**Detalhes do exercício:** Prossiga com o texto sobre a pobreza como insuficiência de renda, escrevendo a continuação a partir da última frase apresentada.

**Documento:**
# # # # #

2.1 – O paradigma clássico: pobreza como insuficiência de renda

2.1.1 – Subsistência, “mínimo vital” e mensuração a partir da renda

O enfoque monetário (ou econômico) da pobreza remonta aos primeiros estudos

científicos sobre a temática, sendo ainda hoje a perspectiva dominante na literatura. Sua

característica central é a adoção da renda como critério fundamental tanto para a definição

quanto para a mensuração da pobreza, utilizando-se uma linha de corte monetária para a

classificação dos indivíduos e em pobres e não-pobres (CARNEIRO, 2005, p.37).

# # # # #

**Linhas de dados:**
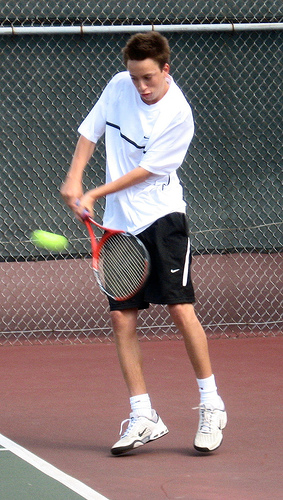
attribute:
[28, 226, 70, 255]
tennis ball — green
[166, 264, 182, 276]
check — white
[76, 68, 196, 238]
shirt — white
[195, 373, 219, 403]
sock — white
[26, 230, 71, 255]
tennis ball — yellow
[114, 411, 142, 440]
laces — white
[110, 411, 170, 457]
sneakers — white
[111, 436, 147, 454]
edge — black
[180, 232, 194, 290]
line — white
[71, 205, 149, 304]
tennis racket — red, blue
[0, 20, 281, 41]
pole — silver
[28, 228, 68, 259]
tennis ball — yellow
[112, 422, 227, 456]
trim — black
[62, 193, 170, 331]
tennis racket — red, black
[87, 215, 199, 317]
shorts — black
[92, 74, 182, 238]
shirt — white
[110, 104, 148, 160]
stripe — black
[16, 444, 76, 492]
line — white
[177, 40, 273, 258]
fence — tall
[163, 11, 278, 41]
pipe — horizontal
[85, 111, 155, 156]
stripe — horizontal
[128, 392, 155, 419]
sock — white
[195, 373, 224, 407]
sock — white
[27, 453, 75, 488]
line — white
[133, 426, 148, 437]
mark — black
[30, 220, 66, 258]
tennis ball — yellow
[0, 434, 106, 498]
line — bold, white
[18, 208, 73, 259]
ball — yellow, tennis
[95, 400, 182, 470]
sneaker — white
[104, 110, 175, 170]
stripe — black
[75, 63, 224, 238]
shirt — white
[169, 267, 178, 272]
check mark — white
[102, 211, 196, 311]
shorts — black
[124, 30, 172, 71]
hair — man's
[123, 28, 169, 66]
spikey hair — brown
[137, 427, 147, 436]
swoosh symbol — black, Nike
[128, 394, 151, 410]
sock — white, scrunched up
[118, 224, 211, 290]
shorts — black, white, striped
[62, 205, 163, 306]
racket — red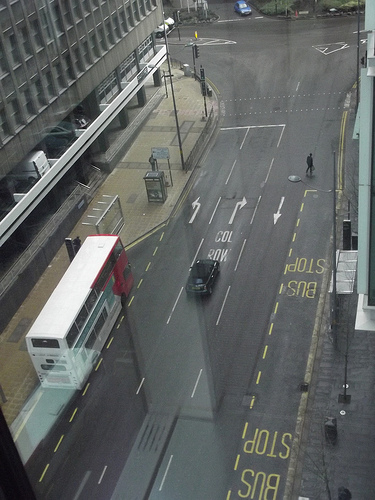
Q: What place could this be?
A: It is a street.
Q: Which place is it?
A: It is a street.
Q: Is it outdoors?
A: Yes, it is outdoors.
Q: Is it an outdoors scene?
A: Yes, it is outdoors.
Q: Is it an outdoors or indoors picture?
A: It is outdoors.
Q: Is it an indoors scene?
A: No, it is outdoors.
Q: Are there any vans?
A: No, there are no vans.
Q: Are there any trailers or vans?
A: No, there are no vans or trailers.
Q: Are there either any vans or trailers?
A: No, there are no vans or trailers.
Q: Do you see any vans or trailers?
A: No, there are no vans or trailers.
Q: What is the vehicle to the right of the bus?
A: The vehicle is a car.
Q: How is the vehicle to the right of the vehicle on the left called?
A: The vehicle is a car.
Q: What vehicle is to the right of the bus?
A: The vehicle is a car.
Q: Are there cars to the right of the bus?
A: Yes, there is a car to the right of the bus.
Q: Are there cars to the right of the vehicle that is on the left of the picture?
A: Yes, there is a car to the right of the bus.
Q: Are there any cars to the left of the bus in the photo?
A: No, the car is to the right of the bus.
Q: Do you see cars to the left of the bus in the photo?
A: No, the car is to the right of the bus.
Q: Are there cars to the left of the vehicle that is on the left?
A: No, the car is to the right of the bus.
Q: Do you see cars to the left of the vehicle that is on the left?
A: No, the car is to the right of the bus.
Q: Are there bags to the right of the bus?
A: No, there is a car to the right of the bus.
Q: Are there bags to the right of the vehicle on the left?
A: No, there is a car to the right of the bus.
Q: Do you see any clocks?
A: No, there are no clocks.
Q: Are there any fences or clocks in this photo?
A: No, there are no clocks or fences.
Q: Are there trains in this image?
A: No, there are no trains.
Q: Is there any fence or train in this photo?
A: No, there are no trains or fences.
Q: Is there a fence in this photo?
A: No, there are no fences.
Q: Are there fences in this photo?
A: No, there are no fences.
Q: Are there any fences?
A: No, there are no fences.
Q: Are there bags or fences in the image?
A: No, there are no fences or bags.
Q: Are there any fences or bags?
A: No, there are no fences or bags.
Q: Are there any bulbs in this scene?
A: No, there are no bulbs.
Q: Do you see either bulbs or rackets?
A: No, there are no bulbs or rackets.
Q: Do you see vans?
A: No, there are no vans.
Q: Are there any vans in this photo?
A: No, there are no vans.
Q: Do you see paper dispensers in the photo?
A: No, there are no paper dispensers.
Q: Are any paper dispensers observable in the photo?
A: No, there are no paper dispensers.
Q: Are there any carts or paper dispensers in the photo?
A: No, there are no paper dispensers or carts.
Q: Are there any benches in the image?
A: No, there are no benches.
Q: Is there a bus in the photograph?
A: Yes, there is a bus.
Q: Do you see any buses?
A: Yes, there is a bus.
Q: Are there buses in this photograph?
A: Yes, there is a bus.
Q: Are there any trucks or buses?
A: Yes, there is a bus.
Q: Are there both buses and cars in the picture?
A: Yes, there are both a bus and a car.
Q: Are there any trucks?
A: No, there are no trucks.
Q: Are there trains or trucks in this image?
A: No, there are no trucks or trains.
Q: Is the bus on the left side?
A: Yes, the bus is on the left of the image.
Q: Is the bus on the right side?
A: No, the bus is on the left of the image.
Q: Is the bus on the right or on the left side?
A: The bus is on the left of the image.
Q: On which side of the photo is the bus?
A: The bus is on the left of the image.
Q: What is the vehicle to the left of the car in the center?
A: The vehicle is a bus.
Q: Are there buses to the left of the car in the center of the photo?
A: Yes, there is a bus to the left of the car.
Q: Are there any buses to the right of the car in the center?
A: No, the bus is to the left of the car.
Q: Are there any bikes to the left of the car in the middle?
A: No, there is a bus to the left of the car.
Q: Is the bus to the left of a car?
A: Yes, the bus is to the left of a car.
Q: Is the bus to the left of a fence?
A: No, the bus is to the left of a car.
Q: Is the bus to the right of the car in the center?
A: No, the bus is to the left of the car.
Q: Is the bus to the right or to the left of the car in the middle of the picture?
A: The bus is to the left of the car.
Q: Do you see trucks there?
A: No, there are no trucks.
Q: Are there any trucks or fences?
A: No, there are no trucks or fences.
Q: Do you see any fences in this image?
A: No, there are no fences.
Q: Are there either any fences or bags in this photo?
A: No, there are no fences or bags.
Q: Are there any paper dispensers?
A: No, there are no paper dispensers.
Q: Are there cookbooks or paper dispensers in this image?
A: No, there are no paper dispensers or cookbooks.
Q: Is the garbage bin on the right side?
A: Yes, the garbage bin is on the right of the image.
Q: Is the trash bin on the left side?
A: No, the trash bin is on the right of the image.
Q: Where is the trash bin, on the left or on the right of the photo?
A: The trash bin is on the right of the image.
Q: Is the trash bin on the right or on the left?
A: The trash bin is on the right of the image.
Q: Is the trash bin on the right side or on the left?
A: The trash bin is on the right of the image.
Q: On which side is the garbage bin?
A: The garbage bin is on the right of the image.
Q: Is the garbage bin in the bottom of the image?
A: Yes, the garbage bin is in the bottom of the image.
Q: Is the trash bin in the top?
A: No, the trash bin is in the bottom of the image.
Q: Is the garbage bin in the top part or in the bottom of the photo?
A: The garbage bin is in the bottom of the image.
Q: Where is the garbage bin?
A: The garbage bin is on the sidewalk.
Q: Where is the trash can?
A: The garbage bin is on the sidewalk.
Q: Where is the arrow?
A: The arrow is on the road.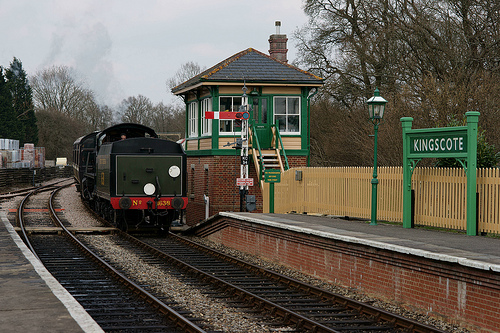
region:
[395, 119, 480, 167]
a green sign with white letters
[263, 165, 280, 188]
a green sign with yellow letters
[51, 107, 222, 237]
a black train on tracks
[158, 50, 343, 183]
a green and tan building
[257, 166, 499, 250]
a tan picket fence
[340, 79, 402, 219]
a green light pole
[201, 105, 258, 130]
a red board with white strip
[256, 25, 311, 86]
a chimney on the building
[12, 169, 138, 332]
empty track next to train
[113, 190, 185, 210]
yellow letters and numbers on train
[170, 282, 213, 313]
gray rocks on tracks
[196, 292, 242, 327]
gray rocks on tracks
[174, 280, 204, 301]
gray rocks on tracks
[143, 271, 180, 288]
gray rocks on tracks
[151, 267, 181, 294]
gray rocks on tracks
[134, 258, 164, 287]
gray rocks on tracks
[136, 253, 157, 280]
gray rocks on tracks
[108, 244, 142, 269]
gray rocks on tracks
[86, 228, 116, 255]
gray rocks on tracks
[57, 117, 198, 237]
This is a train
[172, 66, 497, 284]
This is a train stop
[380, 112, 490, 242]
This is a train stop sign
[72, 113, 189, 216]
The train is black and red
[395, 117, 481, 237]
The sign is green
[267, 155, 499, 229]
The fence is tan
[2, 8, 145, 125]
There are clouds in the background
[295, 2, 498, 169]
The trees are dying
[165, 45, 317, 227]
There is a small building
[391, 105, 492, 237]
small green sign that says Kingscote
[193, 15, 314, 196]
small cube shaped train station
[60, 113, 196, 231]
rear end of train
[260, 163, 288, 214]
small green sign with blurry letters, unable to read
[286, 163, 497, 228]
tan colored fencing alongside tracks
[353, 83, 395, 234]
green trimmed street light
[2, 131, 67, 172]
stacks of crates or boxes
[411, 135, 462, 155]
Kingscote on a sign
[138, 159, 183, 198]
two white circles on the back of a train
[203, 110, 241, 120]
a red and white wooden panel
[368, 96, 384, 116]
glass on a lamp post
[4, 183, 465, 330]
black iron railroad tracks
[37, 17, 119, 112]
smoke rising through the air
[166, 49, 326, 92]
the shingles on top of a roof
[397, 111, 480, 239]
a green metal sign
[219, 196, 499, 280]
a gray concrete platform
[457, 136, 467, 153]
A letter on a sign.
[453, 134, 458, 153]
A letter on a sign.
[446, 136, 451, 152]
A letter on a sign.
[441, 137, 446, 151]
A letter on a sign.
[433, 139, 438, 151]
A letter on a sign.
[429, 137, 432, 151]
A letter on a sign.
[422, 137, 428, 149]
A letter on a sign.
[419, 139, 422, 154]
A letter on a sign.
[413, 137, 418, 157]
A letter on a sign.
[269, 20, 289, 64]
chimney on top of train station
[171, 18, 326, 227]
green train station by tracks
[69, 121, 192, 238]
train on railroad tracks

# # # # #

**Resultado da tarefa:**
Esse paradigma, assim, tem por pressuposto a ideia de que a pobreza é caracterizada

como privação da renda necessária ao atendimento de um padrão mínimo de consumo

necessário à sobrevivência do indivíduo, de acordo com uma cesta pré-definida de produtos e

serviços considerados essenciais a tal sobrevivência.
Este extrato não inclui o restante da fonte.